How underground aeration works
–The compressor is used to pump air to the bottom of the pond through a diffuser, which breaks the air into very fine bubbles
– These bubbles rise to the surface of the water, pulling large amounts of water from the bottom of the pond to the surface.
– Oxygen-depleted water rises to the surface that absorbs oxygen and releases carbon dioxide.
– Oxygen-rich water then returns to the bottom of the pond, where beneficial aerobic bacteria use this oxygen to digest sludge and organic matter, eliminating excess nutrients.
How aeration helps the pond
Aeration helps break down decaying organic matter and vegetation, such as submerged plants, leaves, grass clippings, algae, and other substances such as fish droppings. The decomposition of organic matter at the bottom is carried out by beneficial bacteria and enzymes in the surface of the feces. Ventilation helps these bacteria to better digest this waste. Ventilation can also help your pond in many other ways, such as improving water quality and clarity, reducing algae reproduction, reducing fish killing and reducing odor.
Benefits of aeration in underground ponds
Improve decomposition of decaying plants
Reduce sludge and sludge
Reduce algal blooms
Improve water quality
Improve the water quality of fish and aquatic wildlife
Increase the oxygen content at the bottom of the pond
Reduce fish kill
More effective than floating fountain
Pond has no electricity
Aerobic and aerobic conditions
The decomposition or decomposition of organic matter at the bottom of the pond can be carried out in two ways:
1. Anaerobic (hypoxic or anaerobic)
2. Aerobic exercise (high oxygen level)
Non-inflatable ponds-anaerobic conditions (low oxygen)
When the oxygen level at the bottom of the pond is low, anaerobic decomposition occurs.
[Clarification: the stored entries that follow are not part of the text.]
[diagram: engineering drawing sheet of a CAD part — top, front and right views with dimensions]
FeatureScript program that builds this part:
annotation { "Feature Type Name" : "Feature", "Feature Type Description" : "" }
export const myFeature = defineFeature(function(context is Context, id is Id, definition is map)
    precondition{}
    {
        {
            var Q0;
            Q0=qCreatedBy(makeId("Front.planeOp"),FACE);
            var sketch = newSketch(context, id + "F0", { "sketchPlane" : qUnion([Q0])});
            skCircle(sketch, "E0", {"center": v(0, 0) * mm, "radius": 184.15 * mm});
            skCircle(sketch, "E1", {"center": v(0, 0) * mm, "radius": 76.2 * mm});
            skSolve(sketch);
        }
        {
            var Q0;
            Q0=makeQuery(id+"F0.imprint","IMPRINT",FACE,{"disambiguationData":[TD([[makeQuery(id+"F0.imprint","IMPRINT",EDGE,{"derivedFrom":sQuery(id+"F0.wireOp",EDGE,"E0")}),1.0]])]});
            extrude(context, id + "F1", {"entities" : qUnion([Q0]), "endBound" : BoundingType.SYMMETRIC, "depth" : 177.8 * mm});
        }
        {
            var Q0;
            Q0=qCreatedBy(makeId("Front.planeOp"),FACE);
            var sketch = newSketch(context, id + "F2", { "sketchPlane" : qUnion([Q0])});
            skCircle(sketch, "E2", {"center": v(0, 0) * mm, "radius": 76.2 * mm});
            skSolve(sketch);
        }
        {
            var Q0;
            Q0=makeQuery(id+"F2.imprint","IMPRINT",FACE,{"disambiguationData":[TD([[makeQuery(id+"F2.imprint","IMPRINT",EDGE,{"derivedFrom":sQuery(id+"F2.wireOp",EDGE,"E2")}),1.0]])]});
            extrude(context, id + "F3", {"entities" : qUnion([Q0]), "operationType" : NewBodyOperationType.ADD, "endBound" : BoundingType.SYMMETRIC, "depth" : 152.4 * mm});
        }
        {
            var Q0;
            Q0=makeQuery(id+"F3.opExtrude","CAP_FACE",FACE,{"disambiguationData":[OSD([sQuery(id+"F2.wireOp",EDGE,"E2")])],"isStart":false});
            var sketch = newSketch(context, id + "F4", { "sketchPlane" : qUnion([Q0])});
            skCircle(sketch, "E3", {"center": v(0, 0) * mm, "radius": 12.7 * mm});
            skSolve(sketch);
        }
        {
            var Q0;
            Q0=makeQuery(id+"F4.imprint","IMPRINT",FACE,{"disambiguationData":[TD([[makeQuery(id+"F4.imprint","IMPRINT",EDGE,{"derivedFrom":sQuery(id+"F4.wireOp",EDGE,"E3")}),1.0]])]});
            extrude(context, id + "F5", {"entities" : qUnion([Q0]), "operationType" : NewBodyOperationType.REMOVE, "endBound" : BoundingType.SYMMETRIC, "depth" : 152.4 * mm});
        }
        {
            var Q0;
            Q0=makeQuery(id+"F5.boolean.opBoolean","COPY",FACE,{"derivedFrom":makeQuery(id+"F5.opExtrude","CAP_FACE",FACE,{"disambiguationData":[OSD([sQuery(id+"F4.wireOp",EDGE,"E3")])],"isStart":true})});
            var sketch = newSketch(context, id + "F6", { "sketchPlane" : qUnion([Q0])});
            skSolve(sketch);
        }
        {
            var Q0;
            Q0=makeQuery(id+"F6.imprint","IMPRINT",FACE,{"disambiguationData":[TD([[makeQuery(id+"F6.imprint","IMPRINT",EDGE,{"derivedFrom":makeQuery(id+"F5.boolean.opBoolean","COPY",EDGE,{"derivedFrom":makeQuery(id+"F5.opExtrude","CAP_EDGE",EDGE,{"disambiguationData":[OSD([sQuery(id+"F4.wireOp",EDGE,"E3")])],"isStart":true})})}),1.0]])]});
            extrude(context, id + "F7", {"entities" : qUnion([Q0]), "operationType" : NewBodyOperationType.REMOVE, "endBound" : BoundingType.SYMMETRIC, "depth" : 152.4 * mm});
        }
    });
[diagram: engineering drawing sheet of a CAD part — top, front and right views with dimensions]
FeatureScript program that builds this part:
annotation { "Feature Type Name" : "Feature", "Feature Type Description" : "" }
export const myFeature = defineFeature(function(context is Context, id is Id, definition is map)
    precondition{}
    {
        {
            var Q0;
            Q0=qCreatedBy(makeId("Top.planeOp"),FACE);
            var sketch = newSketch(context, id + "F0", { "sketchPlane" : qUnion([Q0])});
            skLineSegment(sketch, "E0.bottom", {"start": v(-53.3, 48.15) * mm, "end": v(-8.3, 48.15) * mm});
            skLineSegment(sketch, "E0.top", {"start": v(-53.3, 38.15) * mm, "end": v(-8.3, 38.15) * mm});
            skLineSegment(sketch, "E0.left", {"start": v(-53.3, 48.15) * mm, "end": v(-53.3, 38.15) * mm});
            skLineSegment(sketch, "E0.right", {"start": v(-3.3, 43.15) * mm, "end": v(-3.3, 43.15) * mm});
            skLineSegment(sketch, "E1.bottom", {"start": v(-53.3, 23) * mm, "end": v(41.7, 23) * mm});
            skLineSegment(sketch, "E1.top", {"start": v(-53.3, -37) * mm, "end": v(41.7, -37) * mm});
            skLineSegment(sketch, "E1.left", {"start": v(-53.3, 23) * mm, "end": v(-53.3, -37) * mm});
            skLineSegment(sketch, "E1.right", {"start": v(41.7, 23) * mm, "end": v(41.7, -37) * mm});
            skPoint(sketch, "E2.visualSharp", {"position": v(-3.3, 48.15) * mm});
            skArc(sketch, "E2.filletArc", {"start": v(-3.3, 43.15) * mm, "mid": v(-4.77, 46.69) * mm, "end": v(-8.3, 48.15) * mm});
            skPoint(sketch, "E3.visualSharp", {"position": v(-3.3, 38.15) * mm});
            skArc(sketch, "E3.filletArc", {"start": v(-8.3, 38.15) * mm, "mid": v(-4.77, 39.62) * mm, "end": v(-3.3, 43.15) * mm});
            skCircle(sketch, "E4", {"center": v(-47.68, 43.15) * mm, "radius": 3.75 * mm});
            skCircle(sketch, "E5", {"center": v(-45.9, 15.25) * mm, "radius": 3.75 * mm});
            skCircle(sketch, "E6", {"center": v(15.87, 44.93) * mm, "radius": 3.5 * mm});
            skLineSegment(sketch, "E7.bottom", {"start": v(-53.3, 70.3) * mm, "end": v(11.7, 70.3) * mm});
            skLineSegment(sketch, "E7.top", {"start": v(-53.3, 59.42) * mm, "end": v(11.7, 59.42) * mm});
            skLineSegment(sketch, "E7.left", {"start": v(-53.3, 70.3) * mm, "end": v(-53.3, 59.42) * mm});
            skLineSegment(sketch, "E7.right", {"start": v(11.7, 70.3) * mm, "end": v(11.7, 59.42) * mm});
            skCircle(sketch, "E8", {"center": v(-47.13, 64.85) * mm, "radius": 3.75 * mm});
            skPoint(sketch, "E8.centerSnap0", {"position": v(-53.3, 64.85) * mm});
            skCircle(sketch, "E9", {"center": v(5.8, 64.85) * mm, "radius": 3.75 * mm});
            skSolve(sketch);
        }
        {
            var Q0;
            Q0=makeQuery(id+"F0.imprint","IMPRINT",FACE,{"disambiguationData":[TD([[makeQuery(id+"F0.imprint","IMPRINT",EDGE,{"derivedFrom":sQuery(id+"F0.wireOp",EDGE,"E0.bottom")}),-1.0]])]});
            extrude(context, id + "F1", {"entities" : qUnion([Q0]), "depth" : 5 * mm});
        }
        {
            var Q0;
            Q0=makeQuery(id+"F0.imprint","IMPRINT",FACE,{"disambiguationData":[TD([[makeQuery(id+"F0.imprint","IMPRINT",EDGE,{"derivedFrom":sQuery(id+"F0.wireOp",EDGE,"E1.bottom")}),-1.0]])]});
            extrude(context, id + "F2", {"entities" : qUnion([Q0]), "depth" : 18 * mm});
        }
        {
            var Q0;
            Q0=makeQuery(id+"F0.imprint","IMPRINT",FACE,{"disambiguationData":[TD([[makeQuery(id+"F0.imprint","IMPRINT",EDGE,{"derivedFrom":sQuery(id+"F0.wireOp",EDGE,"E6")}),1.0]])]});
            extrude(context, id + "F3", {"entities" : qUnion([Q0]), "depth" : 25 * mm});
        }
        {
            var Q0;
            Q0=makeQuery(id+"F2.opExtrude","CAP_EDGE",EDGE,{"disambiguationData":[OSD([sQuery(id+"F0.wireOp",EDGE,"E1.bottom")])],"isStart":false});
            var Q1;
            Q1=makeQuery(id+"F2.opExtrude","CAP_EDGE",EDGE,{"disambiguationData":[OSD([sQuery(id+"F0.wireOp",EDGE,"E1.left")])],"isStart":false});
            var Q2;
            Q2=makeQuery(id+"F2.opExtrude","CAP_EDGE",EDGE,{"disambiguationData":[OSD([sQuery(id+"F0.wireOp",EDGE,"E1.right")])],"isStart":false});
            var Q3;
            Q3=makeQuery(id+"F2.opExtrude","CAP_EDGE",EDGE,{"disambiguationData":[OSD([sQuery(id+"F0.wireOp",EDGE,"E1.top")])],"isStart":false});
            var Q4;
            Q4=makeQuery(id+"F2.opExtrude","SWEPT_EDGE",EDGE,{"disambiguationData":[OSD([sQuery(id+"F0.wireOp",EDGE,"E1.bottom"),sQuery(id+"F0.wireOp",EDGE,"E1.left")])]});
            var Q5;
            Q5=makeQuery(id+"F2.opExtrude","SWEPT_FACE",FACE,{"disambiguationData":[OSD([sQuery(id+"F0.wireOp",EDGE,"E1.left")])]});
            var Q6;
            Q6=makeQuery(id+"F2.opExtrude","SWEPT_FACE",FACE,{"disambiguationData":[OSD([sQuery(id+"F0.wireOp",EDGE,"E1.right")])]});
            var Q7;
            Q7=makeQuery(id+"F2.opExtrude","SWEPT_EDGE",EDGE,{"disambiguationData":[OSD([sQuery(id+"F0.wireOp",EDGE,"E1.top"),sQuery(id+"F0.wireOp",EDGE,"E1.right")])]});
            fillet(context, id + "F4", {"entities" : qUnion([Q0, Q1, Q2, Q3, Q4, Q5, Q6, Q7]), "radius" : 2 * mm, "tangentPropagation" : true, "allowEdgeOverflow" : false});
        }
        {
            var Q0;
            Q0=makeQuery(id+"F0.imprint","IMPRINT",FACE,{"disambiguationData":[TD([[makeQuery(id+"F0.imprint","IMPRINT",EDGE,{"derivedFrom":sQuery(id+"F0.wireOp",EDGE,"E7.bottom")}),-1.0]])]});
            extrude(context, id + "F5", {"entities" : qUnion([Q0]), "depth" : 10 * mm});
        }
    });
Bacteria that can survive at low oxygen levels can slowly decompose feces and sludge, but they do not do well. With these anaerobic bacteria, the decomposition rate becomes slow and incomplete, and the final product is sludge and toxic gases such as ammonia, methane and hydrogen sulfide (egg odor!). With anaerobic decomposition, organic matter, sludge and sludge increase every year because they accumulate faster than they decompose.